Stored data entries →
☆ ☆ ☆
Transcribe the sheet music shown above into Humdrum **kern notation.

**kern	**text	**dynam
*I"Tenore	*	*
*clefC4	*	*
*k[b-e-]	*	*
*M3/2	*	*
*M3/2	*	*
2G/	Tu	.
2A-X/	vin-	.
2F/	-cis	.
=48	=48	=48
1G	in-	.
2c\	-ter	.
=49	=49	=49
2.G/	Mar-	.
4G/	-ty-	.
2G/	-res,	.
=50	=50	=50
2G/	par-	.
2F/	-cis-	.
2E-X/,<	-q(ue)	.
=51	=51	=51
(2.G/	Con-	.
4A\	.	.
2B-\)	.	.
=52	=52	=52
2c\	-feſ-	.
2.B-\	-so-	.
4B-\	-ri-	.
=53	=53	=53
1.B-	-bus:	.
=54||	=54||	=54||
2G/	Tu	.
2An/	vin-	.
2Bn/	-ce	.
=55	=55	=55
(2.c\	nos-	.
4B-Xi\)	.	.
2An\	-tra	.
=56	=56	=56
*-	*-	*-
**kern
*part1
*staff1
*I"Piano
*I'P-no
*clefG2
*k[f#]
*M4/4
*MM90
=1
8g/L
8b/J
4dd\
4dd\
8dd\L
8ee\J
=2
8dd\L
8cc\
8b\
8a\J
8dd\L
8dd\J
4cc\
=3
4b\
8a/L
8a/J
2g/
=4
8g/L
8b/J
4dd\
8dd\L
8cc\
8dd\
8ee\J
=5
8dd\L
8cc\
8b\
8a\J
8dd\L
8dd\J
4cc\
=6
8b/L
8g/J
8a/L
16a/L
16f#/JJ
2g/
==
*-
☆ ☆ ☆
DO THIS → Please pick out every line in the entries above that contains the string "kern" and copy each such line in full.

EXERCISE OUTPUT →
Transcribe the sheet music shown above into Humdrum **kern notation.
**kern	**text	**dynam
**kern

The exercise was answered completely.